== What is expected ==
When you have gone through the records below, state only how many lines include the word "href".

== Raw data ==
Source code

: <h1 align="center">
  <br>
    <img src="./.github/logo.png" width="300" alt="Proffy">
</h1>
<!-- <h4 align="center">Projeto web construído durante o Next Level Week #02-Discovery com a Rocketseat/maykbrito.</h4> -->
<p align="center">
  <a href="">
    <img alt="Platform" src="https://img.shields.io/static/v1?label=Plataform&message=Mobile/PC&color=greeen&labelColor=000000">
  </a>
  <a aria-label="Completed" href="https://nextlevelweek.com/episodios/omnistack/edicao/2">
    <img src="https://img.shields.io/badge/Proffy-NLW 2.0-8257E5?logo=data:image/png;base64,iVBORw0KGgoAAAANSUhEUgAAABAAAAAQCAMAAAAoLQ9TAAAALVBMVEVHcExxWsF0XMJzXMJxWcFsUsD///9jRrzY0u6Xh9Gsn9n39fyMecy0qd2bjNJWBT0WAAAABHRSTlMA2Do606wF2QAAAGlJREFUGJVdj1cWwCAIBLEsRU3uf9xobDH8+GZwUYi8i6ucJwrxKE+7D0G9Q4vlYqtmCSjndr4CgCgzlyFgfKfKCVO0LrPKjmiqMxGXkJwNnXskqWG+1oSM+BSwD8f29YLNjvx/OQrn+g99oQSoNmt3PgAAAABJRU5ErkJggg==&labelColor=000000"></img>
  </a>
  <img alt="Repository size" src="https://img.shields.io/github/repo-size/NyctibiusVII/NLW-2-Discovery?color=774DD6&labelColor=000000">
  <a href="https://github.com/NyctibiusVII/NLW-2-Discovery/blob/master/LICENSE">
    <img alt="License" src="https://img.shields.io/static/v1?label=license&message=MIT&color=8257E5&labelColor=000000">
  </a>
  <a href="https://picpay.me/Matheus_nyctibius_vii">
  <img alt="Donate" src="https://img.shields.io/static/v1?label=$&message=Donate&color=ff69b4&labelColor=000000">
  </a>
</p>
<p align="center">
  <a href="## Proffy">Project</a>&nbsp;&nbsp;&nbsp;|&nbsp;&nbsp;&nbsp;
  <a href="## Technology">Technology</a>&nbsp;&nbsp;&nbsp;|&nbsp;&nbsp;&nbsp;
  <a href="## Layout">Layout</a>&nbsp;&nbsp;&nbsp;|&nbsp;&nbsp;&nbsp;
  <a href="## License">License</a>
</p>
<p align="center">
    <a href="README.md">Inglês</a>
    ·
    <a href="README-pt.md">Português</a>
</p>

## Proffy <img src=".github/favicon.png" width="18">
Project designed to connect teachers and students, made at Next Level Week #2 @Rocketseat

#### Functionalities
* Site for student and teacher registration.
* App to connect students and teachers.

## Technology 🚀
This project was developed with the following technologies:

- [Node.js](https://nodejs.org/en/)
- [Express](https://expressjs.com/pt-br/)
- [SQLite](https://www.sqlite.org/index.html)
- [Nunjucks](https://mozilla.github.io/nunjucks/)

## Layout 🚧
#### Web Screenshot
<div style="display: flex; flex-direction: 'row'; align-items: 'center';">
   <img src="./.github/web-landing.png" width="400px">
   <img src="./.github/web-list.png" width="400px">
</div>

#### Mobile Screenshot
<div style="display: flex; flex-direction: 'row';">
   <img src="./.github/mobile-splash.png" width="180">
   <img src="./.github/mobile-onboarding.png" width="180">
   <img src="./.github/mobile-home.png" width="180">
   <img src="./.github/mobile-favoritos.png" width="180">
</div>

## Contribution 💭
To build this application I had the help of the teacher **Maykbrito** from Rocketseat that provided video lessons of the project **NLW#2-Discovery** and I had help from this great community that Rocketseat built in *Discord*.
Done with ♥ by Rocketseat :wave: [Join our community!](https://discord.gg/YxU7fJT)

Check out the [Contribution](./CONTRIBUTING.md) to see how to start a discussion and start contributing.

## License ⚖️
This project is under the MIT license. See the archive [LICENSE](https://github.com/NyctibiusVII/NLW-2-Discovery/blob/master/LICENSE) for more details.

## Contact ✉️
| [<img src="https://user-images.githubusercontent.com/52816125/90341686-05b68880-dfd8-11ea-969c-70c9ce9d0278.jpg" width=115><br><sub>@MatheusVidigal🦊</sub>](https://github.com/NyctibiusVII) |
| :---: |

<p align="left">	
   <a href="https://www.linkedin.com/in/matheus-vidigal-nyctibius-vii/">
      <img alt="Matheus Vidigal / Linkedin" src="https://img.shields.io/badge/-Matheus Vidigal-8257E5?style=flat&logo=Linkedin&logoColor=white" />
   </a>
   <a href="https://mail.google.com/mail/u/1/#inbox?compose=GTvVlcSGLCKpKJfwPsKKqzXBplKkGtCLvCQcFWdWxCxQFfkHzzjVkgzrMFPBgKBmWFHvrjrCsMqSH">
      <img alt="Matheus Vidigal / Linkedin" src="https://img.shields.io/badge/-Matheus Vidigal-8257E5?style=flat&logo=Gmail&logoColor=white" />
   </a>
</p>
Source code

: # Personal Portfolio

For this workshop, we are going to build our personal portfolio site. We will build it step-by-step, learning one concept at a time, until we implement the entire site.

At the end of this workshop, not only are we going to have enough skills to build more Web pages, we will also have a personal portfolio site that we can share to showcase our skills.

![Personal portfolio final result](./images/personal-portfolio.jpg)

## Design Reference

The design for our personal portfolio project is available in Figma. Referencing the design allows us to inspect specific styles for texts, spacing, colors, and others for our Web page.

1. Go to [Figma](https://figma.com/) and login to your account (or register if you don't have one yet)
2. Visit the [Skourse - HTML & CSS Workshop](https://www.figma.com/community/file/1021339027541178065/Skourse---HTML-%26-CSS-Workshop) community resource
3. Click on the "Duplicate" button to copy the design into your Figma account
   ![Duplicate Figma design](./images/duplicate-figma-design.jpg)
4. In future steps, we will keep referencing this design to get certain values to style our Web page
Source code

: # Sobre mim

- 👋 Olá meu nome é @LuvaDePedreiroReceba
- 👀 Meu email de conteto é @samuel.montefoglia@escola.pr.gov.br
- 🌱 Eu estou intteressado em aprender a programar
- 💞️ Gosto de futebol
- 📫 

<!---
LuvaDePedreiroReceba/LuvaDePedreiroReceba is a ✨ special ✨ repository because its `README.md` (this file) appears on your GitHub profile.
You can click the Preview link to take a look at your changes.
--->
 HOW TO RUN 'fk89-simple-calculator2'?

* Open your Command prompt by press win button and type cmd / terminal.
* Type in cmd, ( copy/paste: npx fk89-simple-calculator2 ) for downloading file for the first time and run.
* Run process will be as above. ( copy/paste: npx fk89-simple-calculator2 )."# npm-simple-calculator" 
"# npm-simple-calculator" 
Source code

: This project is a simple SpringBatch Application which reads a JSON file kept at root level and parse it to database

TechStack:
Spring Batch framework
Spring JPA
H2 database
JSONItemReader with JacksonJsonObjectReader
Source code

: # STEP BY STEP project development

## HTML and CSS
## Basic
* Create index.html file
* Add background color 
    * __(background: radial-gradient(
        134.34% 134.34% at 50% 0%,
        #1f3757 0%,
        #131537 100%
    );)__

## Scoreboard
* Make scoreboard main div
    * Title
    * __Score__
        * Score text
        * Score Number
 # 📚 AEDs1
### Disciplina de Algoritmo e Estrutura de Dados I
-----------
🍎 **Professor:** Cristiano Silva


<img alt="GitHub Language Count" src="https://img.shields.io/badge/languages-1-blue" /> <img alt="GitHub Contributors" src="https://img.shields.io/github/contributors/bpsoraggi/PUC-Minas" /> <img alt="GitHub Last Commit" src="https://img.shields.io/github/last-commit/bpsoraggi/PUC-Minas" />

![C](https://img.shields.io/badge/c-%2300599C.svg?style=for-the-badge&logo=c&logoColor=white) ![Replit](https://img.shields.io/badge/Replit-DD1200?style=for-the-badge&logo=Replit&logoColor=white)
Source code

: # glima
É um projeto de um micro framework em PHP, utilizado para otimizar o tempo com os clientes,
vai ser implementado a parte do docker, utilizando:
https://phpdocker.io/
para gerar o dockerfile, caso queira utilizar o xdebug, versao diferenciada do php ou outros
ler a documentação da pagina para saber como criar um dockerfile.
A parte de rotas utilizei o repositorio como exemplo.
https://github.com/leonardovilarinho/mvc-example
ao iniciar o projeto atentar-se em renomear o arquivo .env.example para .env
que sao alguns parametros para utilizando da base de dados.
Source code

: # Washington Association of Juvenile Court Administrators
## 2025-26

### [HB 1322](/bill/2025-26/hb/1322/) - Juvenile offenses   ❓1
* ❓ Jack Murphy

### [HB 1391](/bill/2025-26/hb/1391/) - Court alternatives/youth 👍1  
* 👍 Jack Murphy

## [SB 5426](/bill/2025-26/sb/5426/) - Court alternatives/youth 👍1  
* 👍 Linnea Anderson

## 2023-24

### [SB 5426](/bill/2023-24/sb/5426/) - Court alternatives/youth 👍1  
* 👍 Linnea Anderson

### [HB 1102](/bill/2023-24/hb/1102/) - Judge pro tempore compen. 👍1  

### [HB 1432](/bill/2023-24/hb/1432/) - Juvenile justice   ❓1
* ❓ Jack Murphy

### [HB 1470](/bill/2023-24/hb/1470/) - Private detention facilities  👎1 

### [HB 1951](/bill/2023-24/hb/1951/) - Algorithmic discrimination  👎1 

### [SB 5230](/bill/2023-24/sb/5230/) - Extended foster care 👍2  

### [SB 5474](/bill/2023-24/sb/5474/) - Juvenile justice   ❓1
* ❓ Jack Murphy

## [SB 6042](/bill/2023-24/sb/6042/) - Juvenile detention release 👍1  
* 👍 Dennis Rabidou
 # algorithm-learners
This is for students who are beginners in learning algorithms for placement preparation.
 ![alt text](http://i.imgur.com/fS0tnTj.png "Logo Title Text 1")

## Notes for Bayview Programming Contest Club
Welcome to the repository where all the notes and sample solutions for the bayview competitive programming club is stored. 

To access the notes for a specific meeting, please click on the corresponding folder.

== Answer space ==
12